Yes ladies and gentlemen, it is the NINJA WEAPON OF SELF-DEFENSE. I think that blob in the top left corner is the NINJA.
Let's go through a run down of the features of this gotta-have-it-now item:
- Made by NINJAS
- A weapon
- Of Self defense
- Specially designed (as opposed to not specially designed!?) by NINJAS!
- Can be used by male or female ninja--equal opportunity eye stabbing
- Also makes a dapper hat-pin or tie tack, for those who use either of those things.
- The sheath? You know that's gonna be a quality item. Might seem like cheap plastic, but that's really dragon scales...
- I can only imagine how informative the instructions are - and if they were also written by NINJAS!
- Did I mention that it was MADE BY NINJAS?
Sadly, the NINJA!!! WEAPON OF SELF DEFENSE went out of production sometime in the 80s. If you can find one today, well...consider yourself very lucky. Owning one of these makes you a de facto Ninja Warlord of the 36th degree.

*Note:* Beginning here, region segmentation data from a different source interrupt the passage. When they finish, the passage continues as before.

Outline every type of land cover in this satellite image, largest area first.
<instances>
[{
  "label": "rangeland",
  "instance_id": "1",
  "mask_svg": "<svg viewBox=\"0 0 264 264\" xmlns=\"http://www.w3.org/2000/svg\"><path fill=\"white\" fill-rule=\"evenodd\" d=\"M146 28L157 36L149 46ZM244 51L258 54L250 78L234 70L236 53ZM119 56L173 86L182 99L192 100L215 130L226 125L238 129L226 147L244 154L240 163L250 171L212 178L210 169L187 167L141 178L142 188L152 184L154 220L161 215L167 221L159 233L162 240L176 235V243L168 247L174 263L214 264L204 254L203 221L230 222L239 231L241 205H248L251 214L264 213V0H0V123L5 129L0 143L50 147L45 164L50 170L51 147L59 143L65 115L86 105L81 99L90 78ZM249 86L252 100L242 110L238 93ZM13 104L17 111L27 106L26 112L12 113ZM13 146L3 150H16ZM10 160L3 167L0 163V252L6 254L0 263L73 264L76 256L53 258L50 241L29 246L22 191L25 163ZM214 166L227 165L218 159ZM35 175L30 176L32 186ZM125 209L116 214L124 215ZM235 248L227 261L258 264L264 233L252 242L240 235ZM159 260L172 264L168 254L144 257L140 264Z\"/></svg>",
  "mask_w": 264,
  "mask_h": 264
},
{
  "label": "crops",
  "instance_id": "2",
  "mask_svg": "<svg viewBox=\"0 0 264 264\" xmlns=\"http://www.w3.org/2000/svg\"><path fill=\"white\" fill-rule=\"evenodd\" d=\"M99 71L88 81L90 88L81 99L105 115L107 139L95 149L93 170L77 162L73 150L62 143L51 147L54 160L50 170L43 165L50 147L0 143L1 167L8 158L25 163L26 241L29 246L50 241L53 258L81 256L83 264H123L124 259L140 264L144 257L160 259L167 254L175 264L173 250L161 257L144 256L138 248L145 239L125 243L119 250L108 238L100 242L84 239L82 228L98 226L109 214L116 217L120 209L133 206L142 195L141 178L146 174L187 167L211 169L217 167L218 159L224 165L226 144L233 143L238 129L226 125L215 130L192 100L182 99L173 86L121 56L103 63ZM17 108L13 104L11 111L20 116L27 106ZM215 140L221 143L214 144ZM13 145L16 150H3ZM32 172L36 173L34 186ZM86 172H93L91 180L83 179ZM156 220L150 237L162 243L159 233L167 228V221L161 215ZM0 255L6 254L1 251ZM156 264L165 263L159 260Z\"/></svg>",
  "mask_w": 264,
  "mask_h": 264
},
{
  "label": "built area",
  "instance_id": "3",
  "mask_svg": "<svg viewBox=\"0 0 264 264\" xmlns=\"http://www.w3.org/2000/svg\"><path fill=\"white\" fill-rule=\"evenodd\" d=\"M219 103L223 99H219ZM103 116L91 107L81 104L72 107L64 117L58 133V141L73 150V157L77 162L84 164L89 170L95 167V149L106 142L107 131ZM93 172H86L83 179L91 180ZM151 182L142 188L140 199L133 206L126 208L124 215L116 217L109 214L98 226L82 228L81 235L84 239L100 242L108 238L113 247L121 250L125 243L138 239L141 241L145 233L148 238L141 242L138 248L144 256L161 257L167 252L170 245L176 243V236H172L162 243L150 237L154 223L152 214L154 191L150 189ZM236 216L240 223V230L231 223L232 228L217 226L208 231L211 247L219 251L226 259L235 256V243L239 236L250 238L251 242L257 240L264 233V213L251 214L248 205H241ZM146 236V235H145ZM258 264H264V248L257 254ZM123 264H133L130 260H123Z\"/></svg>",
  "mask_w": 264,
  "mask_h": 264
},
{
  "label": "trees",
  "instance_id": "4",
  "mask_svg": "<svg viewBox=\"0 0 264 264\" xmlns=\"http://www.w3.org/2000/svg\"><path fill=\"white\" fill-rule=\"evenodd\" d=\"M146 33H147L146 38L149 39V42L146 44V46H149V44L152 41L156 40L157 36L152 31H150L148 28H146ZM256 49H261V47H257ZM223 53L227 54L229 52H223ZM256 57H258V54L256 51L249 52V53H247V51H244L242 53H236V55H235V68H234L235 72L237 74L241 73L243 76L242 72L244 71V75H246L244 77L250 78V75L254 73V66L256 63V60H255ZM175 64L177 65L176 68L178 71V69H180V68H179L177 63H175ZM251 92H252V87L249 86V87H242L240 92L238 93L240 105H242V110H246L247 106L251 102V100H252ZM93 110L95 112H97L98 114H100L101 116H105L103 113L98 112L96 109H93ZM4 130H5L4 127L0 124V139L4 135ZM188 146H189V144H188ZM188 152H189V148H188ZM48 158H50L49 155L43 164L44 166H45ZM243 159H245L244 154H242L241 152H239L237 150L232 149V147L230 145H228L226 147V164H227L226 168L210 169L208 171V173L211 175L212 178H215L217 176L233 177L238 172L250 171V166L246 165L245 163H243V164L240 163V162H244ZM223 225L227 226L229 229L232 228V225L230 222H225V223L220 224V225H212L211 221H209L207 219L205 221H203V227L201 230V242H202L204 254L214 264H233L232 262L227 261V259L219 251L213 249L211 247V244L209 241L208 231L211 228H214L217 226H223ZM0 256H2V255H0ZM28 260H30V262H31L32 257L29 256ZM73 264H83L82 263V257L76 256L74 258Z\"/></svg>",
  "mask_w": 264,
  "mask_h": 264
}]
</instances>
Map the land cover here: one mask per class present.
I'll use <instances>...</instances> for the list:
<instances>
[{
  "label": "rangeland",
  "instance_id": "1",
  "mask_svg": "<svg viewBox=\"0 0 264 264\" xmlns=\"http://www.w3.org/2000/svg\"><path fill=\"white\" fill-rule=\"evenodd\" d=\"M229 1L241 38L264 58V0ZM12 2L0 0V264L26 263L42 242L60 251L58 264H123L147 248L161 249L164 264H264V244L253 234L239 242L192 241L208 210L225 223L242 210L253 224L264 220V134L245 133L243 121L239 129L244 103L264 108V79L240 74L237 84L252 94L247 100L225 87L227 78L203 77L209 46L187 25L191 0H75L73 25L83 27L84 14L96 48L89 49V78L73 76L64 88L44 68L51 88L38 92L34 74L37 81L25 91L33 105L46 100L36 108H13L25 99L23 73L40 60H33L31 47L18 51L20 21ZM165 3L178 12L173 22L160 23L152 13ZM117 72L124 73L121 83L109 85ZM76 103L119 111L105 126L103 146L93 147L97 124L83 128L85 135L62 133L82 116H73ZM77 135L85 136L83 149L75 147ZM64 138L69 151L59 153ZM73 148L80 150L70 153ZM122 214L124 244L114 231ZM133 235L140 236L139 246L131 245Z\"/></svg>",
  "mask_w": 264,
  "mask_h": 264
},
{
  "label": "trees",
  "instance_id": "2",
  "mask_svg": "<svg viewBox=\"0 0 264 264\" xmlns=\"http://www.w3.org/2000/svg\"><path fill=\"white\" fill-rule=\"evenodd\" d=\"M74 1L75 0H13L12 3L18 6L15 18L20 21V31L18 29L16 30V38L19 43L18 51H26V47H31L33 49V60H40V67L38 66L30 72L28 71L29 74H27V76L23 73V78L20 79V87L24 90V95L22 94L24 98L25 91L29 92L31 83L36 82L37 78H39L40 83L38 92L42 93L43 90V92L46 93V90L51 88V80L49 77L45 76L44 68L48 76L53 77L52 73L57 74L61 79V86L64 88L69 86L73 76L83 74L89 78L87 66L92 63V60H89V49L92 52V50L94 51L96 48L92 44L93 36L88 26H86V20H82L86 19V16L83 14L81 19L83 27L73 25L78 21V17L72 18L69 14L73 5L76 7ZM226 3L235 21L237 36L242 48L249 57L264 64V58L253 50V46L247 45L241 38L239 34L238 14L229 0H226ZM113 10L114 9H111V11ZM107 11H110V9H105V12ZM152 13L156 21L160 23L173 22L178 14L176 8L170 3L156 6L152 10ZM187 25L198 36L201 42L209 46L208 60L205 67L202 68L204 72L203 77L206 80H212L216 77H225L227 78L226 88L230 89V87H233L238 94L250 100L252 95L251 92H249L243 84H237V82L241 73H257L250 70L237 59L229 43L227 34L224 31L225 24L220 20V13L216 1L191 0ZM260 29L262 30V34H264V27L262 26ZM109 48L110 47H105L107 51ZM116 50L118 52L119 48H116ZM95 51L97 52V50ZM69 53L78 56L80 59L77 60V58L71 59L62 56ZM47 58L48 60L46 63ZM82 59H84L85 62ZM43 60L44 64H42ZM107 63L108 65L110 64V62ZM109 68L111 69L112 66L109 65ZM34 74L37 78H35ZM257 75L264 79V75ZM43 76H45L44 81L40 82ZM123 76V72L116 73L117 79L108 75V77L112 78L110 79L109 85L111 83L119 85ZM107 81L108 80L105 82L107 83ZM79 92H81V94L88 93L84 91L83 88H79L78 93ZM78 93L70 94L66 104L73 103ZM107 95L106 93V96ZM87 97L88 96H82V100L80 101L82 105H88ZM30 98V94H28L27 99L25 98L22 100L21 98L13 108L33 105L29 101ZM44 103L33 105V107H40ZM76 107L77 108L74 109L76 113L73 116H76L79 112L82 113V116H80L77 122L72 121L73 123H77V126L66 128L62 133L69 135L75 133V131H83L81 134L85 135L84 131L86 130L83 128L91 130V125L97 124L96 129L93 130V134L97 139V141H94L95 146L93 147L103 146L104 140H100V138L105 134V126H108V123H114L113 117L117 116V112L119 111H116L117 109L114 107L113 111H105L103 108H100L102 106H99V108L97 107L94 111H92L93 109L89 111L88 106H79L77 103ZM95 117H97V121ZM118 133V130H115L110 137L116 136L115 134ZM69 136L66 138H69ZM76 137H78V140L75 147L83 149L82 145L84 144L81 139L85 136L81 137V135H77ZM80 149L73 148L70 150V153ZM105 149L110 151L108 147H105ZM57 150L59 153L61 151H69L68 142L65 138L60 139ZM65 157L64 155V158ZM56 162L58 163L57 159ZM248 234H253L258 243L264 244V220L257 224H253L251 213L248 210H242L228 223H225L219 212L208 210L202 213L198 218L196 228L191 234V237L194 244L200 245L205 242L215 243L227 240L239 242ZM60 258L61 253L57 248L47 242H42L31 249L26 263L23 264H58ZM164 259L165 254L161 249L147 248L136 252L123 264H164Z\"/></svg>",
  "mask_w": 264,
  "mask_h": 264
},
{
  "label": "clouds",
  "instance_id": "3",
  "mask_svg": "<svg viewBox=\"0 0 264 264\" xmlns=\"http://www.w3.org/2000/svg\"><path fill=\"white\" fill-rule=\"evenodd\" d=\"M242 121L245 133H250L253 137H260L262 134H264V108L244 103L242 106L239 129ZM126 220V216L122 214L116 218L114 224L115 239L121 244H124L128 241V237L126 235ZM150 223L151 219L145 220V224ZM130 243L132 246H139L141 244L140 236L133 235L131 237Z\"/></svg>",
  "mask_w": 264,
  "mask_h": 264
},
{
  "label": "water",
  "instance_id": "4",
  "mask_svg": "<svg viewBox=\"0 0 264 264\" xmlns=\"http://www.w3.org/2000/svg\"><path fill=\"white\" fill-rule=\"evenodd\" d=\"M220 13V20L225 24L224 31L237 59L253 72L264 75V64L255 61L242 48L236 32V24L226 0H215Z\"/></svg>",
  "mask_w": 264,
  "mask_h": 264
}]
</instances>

The Ninja Weapon of Offense was too incredibly powerful to be featured in a simple print ad. One must journey through the Land of Fire and Smoke, pass through the Gates of the Dead, fight the ghosts of Hitler, Stalin and Mao, and then swan dive into the lava pools of Mount Doom...and if one were to survive those trials, then and only then could they behold the Ninja Weapon of Offense. It also doubles as shoe horn.